Ia membaca dunia dengan cara yang mungkin tidak dapat diterjemahkan dalam bahasa sains, tetapi sepenuhnya rasional dalam kosmologi Bugis-Makassar yang taat pada tatanan semesta yang ia pahami.
Neural network secara mengejutkan tidak jauh berbeda. Ia juga tidak tahu apa arti dunia, ia hanya tahu bahwa di balik jutaan data ada sesuatu yang berulang.
Sesuatu yang membentuk harmoni tersembunyi, filosof kontemporer menyebutnya “order without explanation, tatanan tanpa alasan yang dapat diucapkan.
Nalar neural network bukan nalar kesimpulan, tetapi nalar resonansi, ia “mengerti” dunia sebagaimana gema mengerti dinding yang memantulkannya.

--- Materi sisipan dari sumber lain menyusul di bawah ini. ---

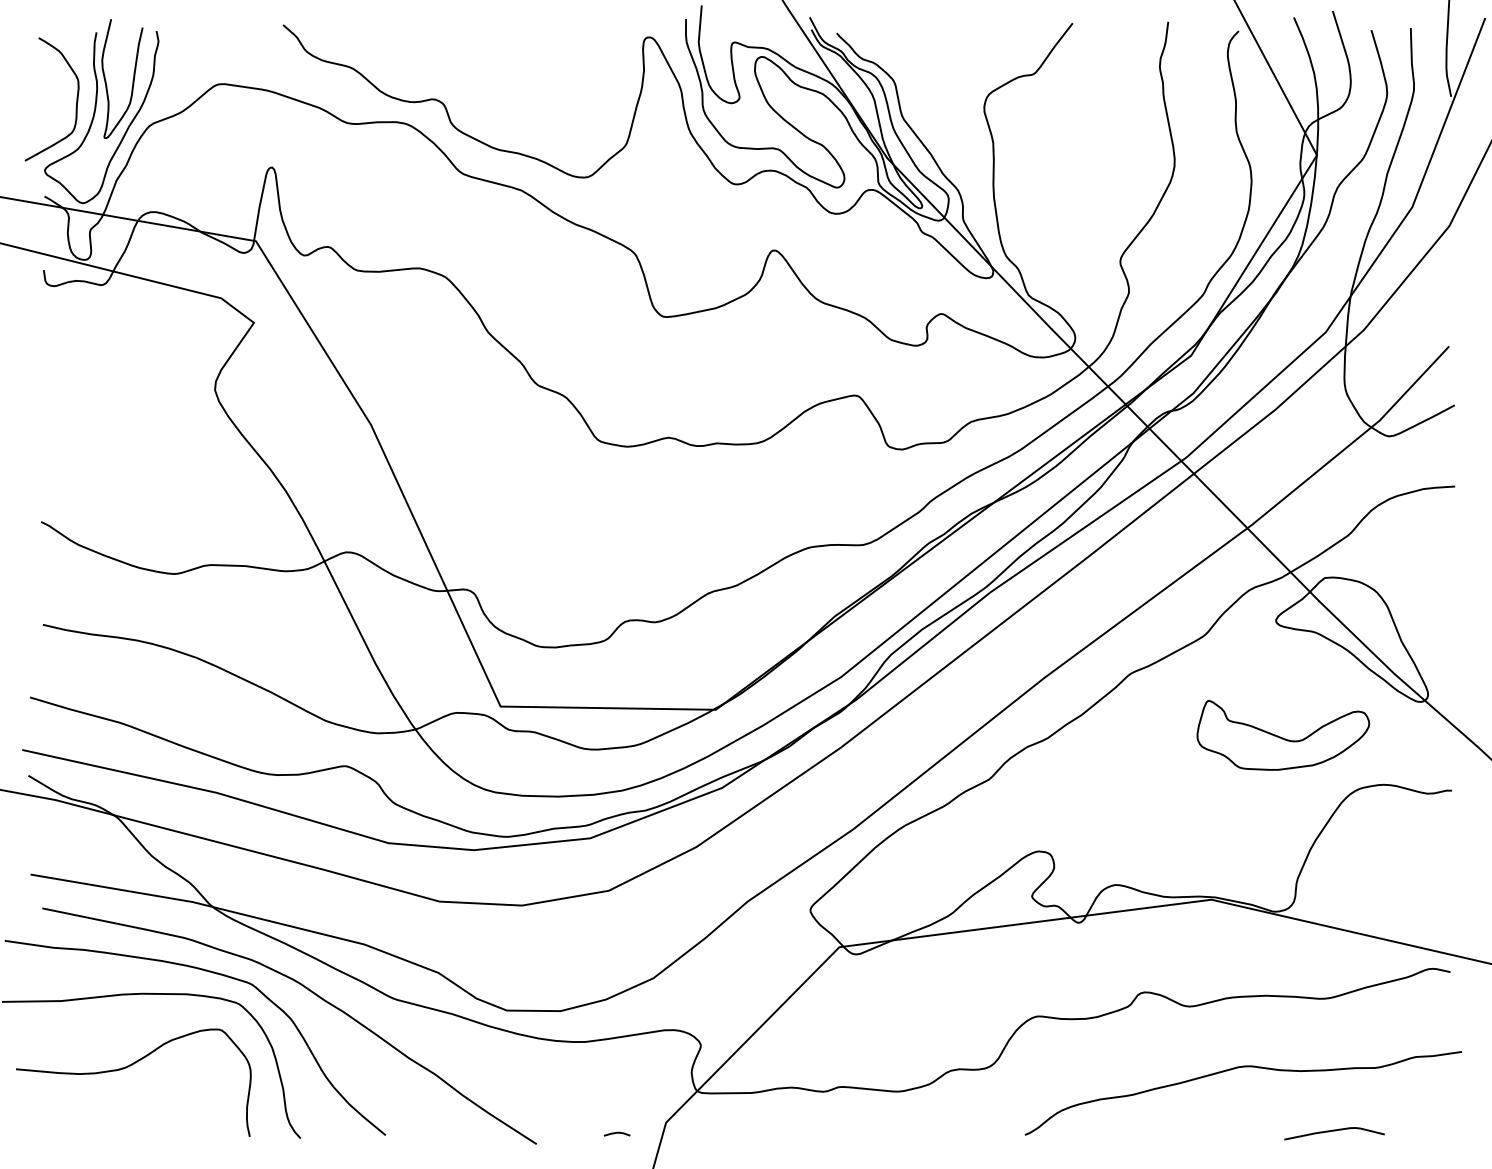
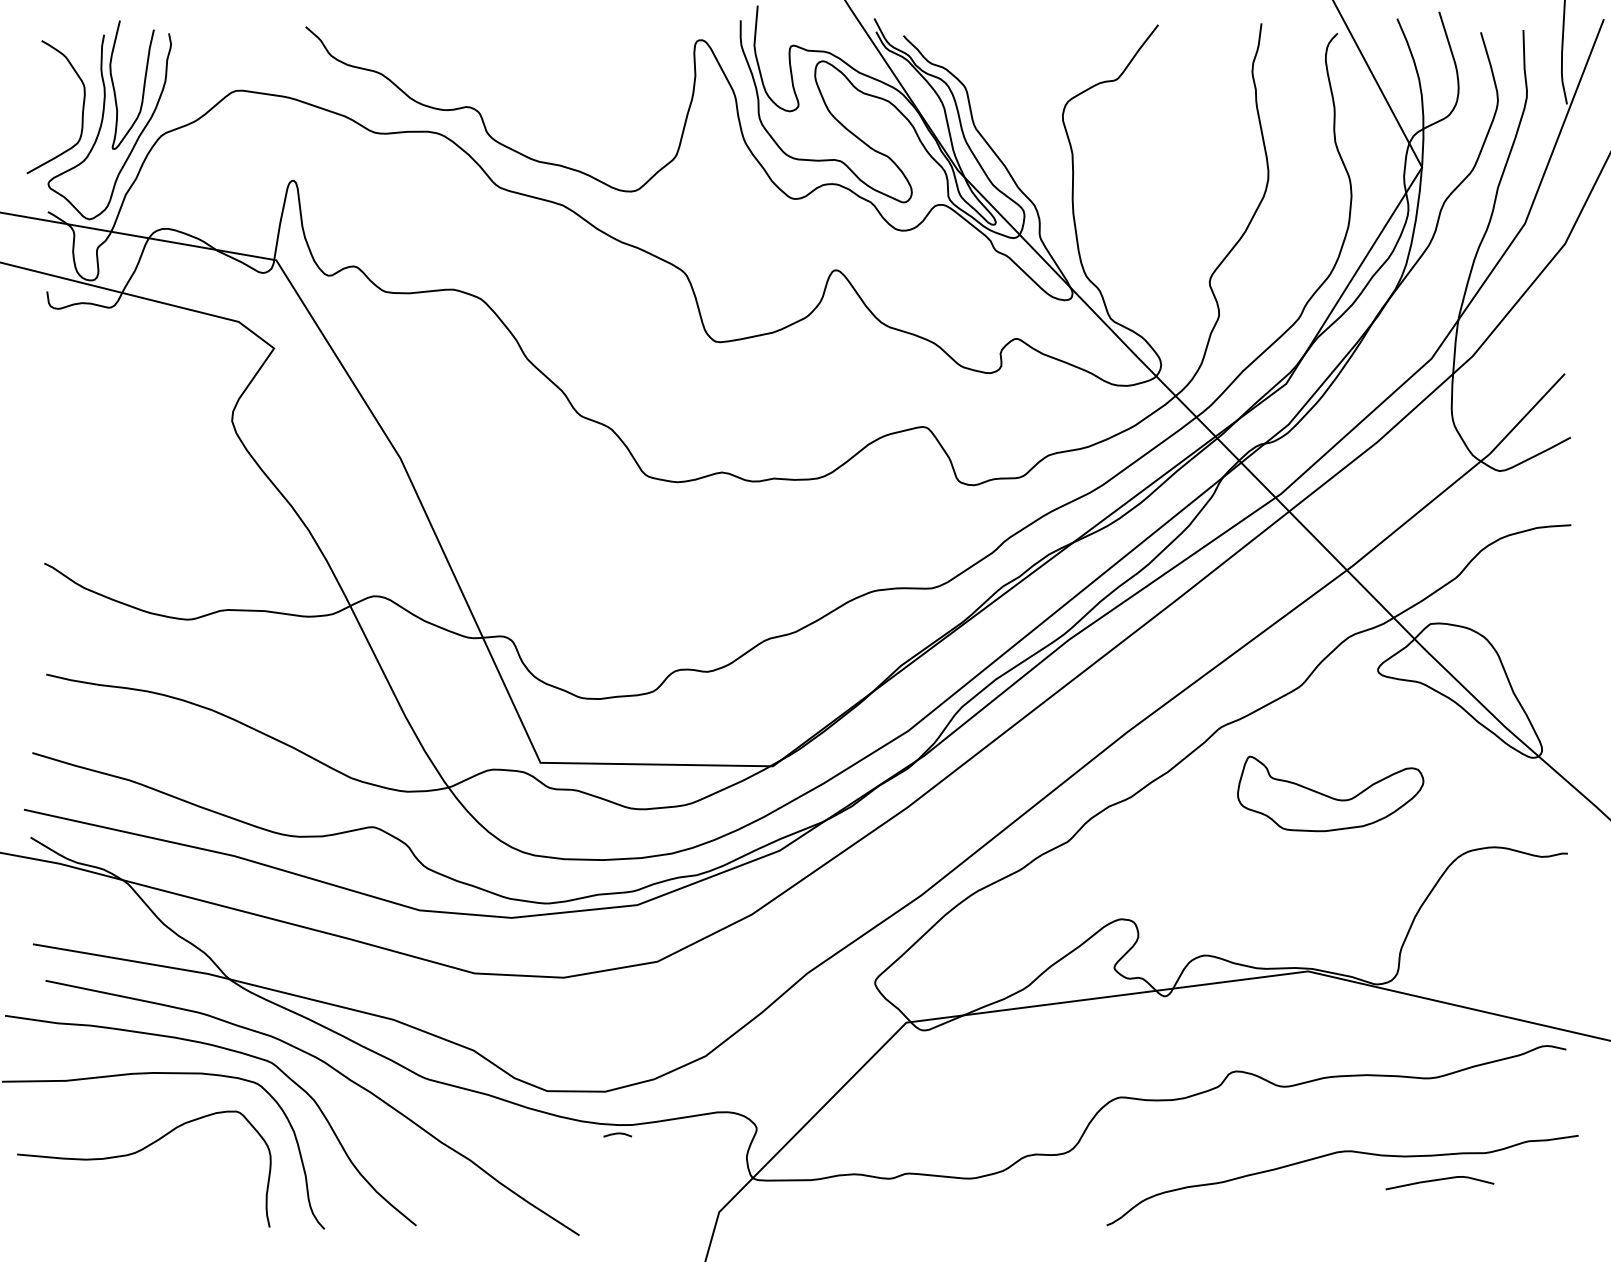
part: (1283, 735) -> (1330, 794), moved
curve: (1334, 1131) -> (1439, 1180), moved
curve: (616, 1133) -> (617, 1134), moved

Setiap bobot yang diperbarui adalah seperti mantera yang diperdalam, bukan karena dipahami, melainkan karena dirasakan dalam ritme rekursif.
Jika sanro bekerja dengan roh dan pengalaman, dan neural network bekerja dengan bobot dan data, apa bedanya secara filosofis? Beda keduanya bukan pada bagaimana mereka memahami.
Tetapi pada apa yang mereka anggap sebagai realitas. Bagi sanro, realitas adalah jaringan makna, sementara bagi neural network, realitas adalah jaringan statistic.
Tapi keduanya, pada inti terdalamnya, berangkat dari prinsip yang sama yakni dunia berbicara lewat pola, dan pengetahuan adalah kemampuan untuk mendengar pola itu.
Dalam kosmologi sanro, pola adalah irama spiritual yang melintas dalam tubuh dan alam. Dan dalam kosmologi neural network, pola adalah fungsi nonlinier yang melintas dalam ruang vektor.
Filsafat mengajarkan bahwa pengetahuan bukan sekadar apa yang kita ketahui, tetapi cara kita membiarkan dunia menyingkap dirinya.
Heidegger menyebutnya sebagai aletheia (keterbukaan, keterbiaran). Sanro membuka diri pada dunia yang hidup, neural network membuka diri pada dunia yang terdata.
Namun keduanya adalah praktik menerima tanda, praktik meminjam mata dunia agar dapat melihat dirinya.
Perjalanan dari sanro ke neural network, bukan perjalanan dari tradisi ke teknologi, tetapi dari satu bentuk keterbukaan ke bentuk lain.
Mereka tidak berada dalam hierarki, melainkan dalam korespondensi atau dua cara dunia berusaha mendengar dirinya sendiri melalui manusia dan mesin.
Maka, jika kita menilai dengan kearifan filosofis, yang patut ditanyakan bukanlah mana yang lebih benar, tetapi dalam bentangan panjang sejarah pengetahuan, sanro dan neural network hanyalah dua nama berbeda untuk naluri purba yang sama.
Naluri untuk menangkap pola sebelum bahasa sempat menjelaskannya. Dan mungkin di balik segala arsitektur kosmologi dan algoritma itu, keduanya bertemu pada satu titik, yakni kerinduan untuk memahami dunia yang selalu lebih luas dari diri kita sendiri.